Assembly woman Annette Robinson said as a young child Taharka “was watching when we fought for Randolph Evans; when were went out on Eastern Parkway after Gavin Cato was killed. There were so many others we stood for, because we believe in justice. It was always a bitter sweet moment for me each time he stood out and said ‘I am going to get arrested.’ The fruits of his labor have been born. Legislation had been offered, but nothing had happened to it. It was at a stand still. He came and got involved. He outworked seasoned legislators up in Albany. He worked both houses. He talked to people I didn’t even talk to. He talked to the and said ‘We need to get this legislation passed.’
A good climate came to be; the Senate and Assembly was in sink. We didn’t have a [democratic] majority on the Senate side before. Taharka went up there and put it together. It was a joyous day when we passed the legislation. Taharka is the youngest in our family. He has soared to the front of the class in his activism and spiritual development. We thank God for the journey, and the love, concern and commitment he continues to use each and every day.”
During her remarks, Assemblywoman Robinson noted that “Every day we see those RAC trucks in our community going to someone’s house. So, we don’t know where the bedbugs came from.”
Councilwoman James presented a proclamation from the City Council and from State Senator Charles Schumer. When his young daughter Mea sang “Never Could Have Made It,” Rev. Robinson beamed with pride as he fought back tears of joy.

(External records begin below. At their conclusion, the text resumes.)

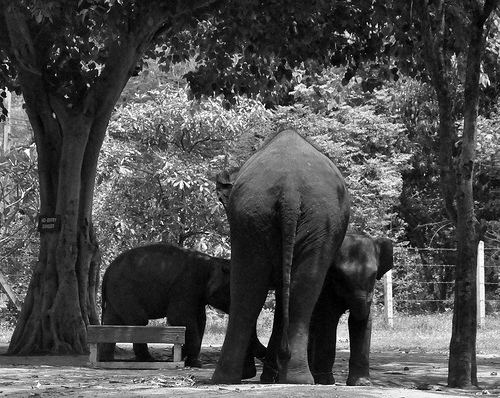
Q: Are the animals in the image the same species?
A: Yes, all the animals are elephants.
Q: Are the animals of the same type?
A: Yes, all the animals are elephants.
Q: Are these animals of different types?
A: No, all the animals are elephants.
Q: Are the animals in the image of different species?
A: No, all the animals are elephants.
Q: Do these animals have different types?
A: No, all the animals are elephants.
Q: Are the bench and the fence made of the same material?
A: No, the bench is made of wood and the fence is made of metal.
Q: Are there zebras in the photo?
A: No, there are no zebras.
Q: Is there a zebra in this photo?
A: No, there are no zebras.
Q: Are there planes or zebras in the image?
A: No, there are no zebras or planes.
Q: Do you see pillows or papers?
A: No, there are no pillows or papers.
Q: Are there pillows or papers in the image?
A: No, there are no pillows or papers.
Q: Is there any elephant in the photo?
A: Yes, there is an elephant.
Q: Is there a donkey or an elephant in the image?
A: Yes, there is an elephant.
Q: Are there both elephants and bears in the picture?
A: No, there is an elephant but no bears.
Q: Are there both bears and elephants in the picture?
A: No, there is an elephant but no bears.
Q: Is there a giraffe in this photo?
A: No, there are no giraffes.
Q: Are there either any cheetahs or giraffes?
A: No, there are no giraffes or cheetahs.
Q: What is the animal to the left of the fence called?
A: The animal is an elephant.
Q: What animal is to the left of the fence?
A: The animal is an elephant.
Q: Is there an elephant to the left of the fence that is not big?
A: Yes, there is an elephant to the left of the fence.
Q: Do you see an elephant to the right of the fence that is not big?
A: No, the elephant is to the left of the fence.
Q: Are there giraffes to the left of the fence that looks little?
A: No, there is an elephant to the left of the fence.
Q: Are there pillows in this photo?
A: No, there are no pillows.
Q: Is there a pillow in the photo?
A: No, there are no pillows.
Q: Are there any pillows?
A: No, there are no pillows.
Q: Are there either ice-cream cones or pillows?
A: No, there are no pillows or ice-cream cones.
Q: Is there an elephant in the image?
A: Yes, there is an elephant.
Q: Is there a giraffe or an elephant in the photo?
A: Yes, there is an elephant.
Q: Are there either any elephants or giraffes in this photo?
A: Yes, there is an elephant.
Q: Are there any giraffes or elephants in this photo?
A: Yes, there is an elephant.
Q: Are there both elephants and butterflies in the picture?
A: No, there is an elephant but no butterflies.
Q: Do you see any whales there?
A: No, there are no whales.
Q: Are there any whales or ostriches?
A: No, there are no whales or ostriches.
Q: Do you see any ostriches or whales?
A: No, there are no whales or ostriches.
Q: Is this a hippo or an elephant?
A: This is an elephant.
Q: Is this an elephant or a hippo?
A: This is an elephant.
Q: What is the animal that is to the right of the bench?
A: The animal is an elephant.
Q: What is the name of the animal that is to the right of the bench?
A: The animal is an elephant.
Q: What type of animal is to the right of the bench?
A: The animal is an elephant.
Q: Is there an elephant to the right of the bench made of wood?
A: Yes, there is an elephant to the right of the bench.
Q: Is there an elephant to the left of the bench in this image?
A: No, the elephant is to the right of the bench.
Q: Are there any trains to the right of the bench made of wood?
A: No, there is an elephant to the right of the bench.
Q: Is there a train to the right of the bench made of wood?
A: No, there is an elephant to the right of the bench.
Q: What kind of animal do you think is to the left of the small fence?
A: The animal is an elephant.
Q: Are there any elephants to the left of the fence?
A: Yes, there is an elephant to the left of the fence.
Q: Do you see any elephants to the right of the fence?
A: No, the elephant is to the left of the fence.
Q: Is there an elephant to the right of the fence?
A: No, the elephant is to the left of the fence.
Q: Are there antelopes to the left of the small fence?
A: No, there is an elephant to the left of the fence.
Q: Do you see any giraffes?
A: No, there are no giraffes.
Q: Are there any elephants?
A: Yes, there is an elephant.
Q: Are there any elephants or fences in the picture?
A: Yes, there is an elephant.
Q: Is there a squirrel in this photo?
A: No, there are no squirrels.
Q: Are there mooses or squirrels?
A: No, there are no squirrels or mooses.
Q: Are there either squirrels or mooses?
A: No, there are no squirrels or mooses.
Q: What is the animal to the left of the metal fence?
A: The animal is an elephant.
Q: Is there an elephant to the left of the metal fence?
A: Yes, there is an elephant to the left of the fence.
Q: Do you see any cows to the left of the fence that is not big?
A: No, there is an elephant to the left of the fence.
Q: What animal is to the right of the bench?
A: The animal is an elephant.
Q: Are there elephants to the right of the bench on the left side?
A: Yes, there is an elephant to the right of the bench.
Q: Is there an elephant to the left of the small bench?
A: No, the elephant is to the right of the bench.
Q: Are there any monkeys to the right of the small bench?
A: No, there is an elephant to the right of the bench.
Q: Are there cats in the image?
A: No, there are no cats.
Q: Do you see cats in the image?
A: No, there are no cats.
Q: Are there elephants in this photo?
A: Yes, there is an elephant.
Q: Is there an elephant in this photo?
A: Yes, there is an elephant.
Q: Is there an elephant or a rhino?
A: Yes, there is an elephant.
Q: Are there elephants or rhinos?
A: Yes, there is an elephant.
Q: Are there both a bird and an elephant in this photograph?
A: No, there is an elephant but no birds.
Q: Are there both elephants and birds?
A: No, there is an elephant but no birds.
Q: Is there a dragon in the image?
A: No, there are no dragons.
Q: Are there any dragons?
A: No, there are no dragons.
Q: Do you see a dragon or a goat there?
A: No, there are no dragons or goats.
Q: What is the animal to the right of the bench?
A: The animal is an elephant.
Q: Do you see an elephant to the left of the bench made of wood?
A: No, the elephant is to the right of the bench.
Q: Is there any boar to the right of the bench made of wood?
A: No, there is an elephant to the right of the bench.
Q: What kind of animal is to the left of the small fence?
A: The animal is an elephant.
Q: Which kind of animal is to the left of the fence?
A: The animal is an elephant.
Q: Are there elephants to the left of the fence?
A: Yes, there is an elephant to the left of the fence.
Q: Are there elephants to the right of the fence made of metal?
A: No, the elephant is to the left of the fence.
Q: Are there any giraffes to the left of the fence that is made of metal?
A: No, there is an elephant to the left of the fence.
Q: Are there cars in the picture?
A: No, there are no cars.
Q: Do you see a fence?
A: Yes, there is a fence.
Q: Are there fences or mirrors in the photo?
A: Yes, there is a fence.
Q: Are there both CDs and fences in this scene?
A: No, there is a fence but no cds.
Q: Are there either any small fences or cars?
A: Yes, there is a small fence.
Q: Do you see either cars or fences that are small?
A: Yes, the fence is small.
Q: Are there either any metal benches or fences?
A: Yes, there is a metal fence.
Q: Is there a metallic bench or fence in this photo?
A: Yes, there is a metal fence.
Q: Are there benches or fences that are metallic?
A: Yes, the fence is metallic.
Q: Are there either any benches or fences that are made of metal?
A: Yes, the fence is made of metal.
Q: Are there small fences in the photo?
A: Yes, there is a small fence.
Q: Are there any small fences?
A: Yes, there is a small fence.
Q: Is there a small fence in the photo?
A: Yes, there is a small fence.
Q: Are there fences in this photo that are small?
A: Yes, there is a fence that is small.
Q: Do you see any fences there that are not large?
A: Yes, there is a small fence.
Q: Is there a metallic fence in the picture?
A: Yes, there is a metal fence.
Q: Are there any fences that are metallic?
A: Yes, there is a fence that is metallic.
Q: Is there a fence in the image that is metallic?
A: Yes, there is a fence that is metallic.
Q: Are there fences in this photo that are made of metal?
A: Yes, there is a fence that is made of metal.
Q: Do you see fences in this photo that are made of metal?
A: Yes, there is a fence that is made of metal.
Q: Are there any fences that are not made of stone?
A: Yes, there is a fence that is made of metal.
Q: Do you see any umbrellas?
A: No, there are no umbrellas.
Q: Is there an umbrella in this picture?
A: No, there are no umbrellas.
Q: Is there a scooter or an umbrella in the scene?
A: No, there are no umbrellas or scooters.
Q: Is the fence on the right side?
A: Yes, the fence is on the right of the image.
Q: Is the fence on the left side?
A: No, the fence is on the right of the image.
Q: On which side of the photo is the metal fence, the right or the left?
A: The fence is on the right of the image.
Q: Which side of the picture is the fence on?
A: The fence is on the right of the image.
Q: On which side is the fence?
A: The fence is on the right of the image.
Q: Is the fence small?
A: Yes, the fence is small.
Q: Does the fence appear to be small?
A: Yes, the fence is small.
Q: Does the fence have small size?
A: Yes, the fence is small.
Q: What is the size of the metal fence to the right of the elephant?
A: The fence is small.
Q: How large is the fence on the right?
A: The fence is small.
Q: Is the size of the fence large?
A: No, the fence is small.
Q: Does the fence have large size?
A: No, the fence is small.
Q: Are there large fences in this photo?
A: No, there is a fence but it is small.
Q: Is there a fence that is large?
A: No, there is a fence but it is small.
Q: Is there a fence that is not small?
A: No, there is a fence but it is small.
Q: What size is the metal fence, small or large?
A: The fence is small.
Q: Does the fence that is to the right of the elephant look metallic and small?
A: Yes, the fence is metallic and small.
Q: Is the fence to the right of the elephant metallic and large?
A: No, the fence is metallic but small.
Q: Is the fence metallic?
A: Yes, the fence is metallic.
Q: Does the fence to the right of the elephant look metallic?
A: Yes, the fence is metallic.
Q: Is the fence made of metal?
A: Yes, the fence is made of metal.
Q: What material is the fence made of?
A: The fence is made of metal.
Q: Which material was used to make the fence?
A: The fence is made of metal.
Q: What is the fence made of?
A: The fence is made of metal.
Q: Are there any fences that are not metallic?
A: No, there is a fence but it is metallic.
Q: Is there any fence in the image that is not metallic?
A: No, there is a fence but it is metallic.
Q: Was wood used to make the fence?
A: No, the fence is made of metal.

Rev. Conrad Tillard from Nazarine Congregational Church said he was compelled to pay tribute to “these great men of God. Bishop Figueroa is wise enough to know you have to train young ministers coming behind you, like Taharka Robinson.”

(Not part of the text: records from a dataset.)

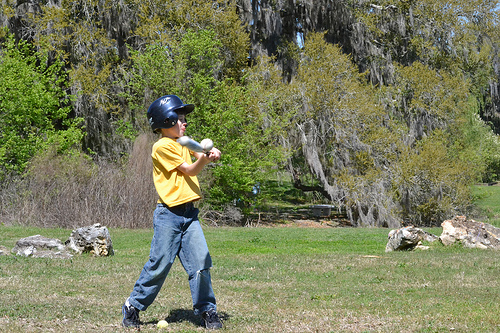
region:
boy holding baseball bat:
[108, 75, 223, 206]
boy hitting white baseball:
[134, 99, 246, 220]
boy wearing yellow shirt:
[128, 94, 244, 251]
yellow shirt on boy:
[148, 107, 210, 227]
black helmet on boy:
[143, 87, 243, 191]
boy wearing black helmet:
[129, 80, 220, 210]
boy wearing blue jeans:
[146, 109, 245, 322]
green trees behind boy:
[8, 34, 105, 216]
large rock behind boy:
[10, 232, 158, 299]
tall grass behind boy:
[20, 103, 176, 222]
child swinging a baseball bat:
[109, 87, 231, 331]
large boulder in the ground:
[62, 220, 114, 262]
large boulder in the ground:
[7, 228, 73, 263]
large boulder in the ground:
[381, 223, 446, 255]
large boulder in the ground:
[435, 208, 499, 260]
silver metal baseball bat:
[175, 135, 228, 156]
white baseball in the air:
[199, 136, 219, 153]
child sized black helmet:
[136, 83, 201, 134]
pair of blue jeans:
[125, 192, 221, 307]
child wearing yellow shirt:
[95, 85, 264, 327]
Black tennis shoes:
[118, 299, 227, 330]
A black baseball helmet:
[136, 92, 198, 126]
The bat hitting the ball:
[177, 130, 227, 159]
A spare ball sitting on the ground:
[150, 312, 175, 331]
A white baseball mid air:
[197, 130, 209, 147]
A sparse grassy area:
[245, 235, 366, 325]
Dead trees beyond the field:
[17, 144, 149, 225]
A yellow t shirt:
[145, 141, 200, 204]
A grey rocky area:
[385, 213, 495, 261]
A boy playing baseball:
[129, 89, 231, 321]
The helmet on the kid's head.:
[144, 92, 191, 123]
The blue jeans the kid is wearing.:
[139, 198, 215, 303]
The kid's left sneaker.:
[119, 293, 149, 331]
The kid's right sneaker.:
[196, 307, 224, 327]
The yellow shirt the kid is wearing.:
[151, 141, 201, 201]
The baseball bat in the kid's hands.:
[181, 138, 213, 155]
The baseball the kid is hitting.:
[197, 135, 218, 149]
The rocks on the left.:
[10, 210, 106, 265]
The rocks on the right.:
[378, 196, 494, 272]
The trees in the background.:
[3, 2, 498, 229]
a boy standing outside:
[73, 13, 270, 330]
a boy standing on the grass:
[59, 16, 301, 331]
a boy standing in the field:
[19, 41, 284, 332]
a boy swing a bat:
[57, 32, 287, 332]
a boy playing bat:
[100, 56, 282, 326]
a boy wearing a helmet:
[79, 27, 271, 329]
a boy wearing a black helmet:
[93, 57, 295, 327]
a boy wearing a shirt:
[99, 57, 288, 324]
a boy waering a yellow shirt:
[109, 58, 282, 330]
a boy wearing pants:
[68, 28, 287, 330]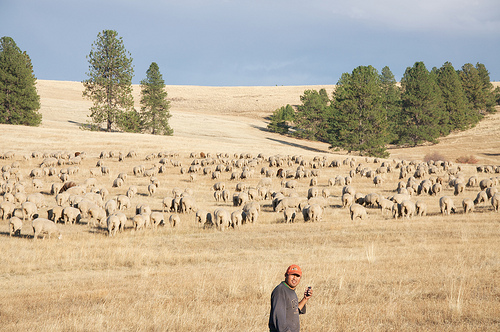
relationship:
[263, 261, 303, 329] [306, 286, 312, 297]
man holding cellphone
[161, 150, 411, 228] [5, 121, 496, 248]
sheep in field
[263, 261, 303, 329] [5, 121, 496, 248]
man in field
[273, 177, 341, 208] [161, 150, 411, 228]
heard of sheep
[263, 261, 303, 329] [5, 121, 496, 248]
man on field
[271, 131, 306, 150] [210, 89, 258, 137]
shadow on ground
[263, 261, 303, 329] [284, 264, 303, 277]
man wearing cap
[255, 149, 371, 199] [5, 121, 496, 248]
flock on field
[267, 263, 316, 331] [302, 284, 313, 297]
man holding cellphone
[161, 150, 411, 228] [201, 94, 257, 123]
sheep eating grass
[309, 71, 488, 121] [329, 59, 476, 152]
trees in group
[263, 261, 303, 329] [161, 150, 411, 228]
man watching sheep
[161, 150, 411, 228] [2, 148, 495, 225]
sheep in cluster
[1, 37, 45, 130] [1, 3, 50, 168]
tree on side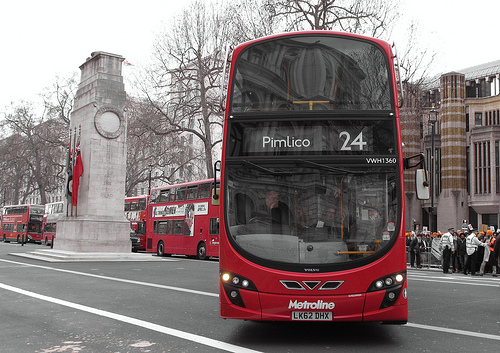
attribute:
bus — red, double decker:
[146, 178, 221, 265]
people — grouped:
[408, 226, 498, 269]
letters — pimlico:
[253, 131, 315, 154]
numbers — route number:
[338, 131, 368, 156]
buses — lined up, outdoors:
[1, 177, 222, 260]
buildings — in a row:
[1, 53, 223, 197]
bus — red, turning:
[220, 35, 414, 321]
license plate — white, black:
[290, 309, 334, 323]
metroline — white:
[287, 298, 337, 312]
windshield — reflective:
[232, 47, 398, 266]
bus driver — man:
[255, 188, 292, 223]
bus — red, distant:
[6, 202, 42, 244]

Bishop Figueroa told an amusing story of how Rev. Robinson got the governor’s personal cell phone number in order to lobby on behalf of getting the legislation signed. “I Thank God for Taharka,” said Figueroa. “He is committed. Speaking to Rev. Robinson, Bishop Figueroa said, “I am proud of you.” To the congregation Figueroa said, “I love Taharka because he is not for sale.” Other large congregations have tried to recruit Rev. Robinson, but he made a commitment to New Life Tabernacle.
Of Kirsten Foy, Bishop Figueroa said “He is a great mind – articulate. There is nothing worse that having unintelligible language representing you. Kirsten is a brilliant young man with a tremendous future.”
Holding up the framed rent-to-own law with the pen Governor Paterson used to sign it, Rev. Taharka Robinson told of going from being “a law breaker to being a law maker.” Robinson recalled the long line of clergy who engaged in the coupling of “evangelism and activism” including Rev. William Augustus Jones, Rev. Herbert Daughtry, and Rev. Al Sharpton who were based in Brooklyn, because “this is the largest concentration of African Americans in the country. “I remain committed to the cause,” said Rev. Robinson.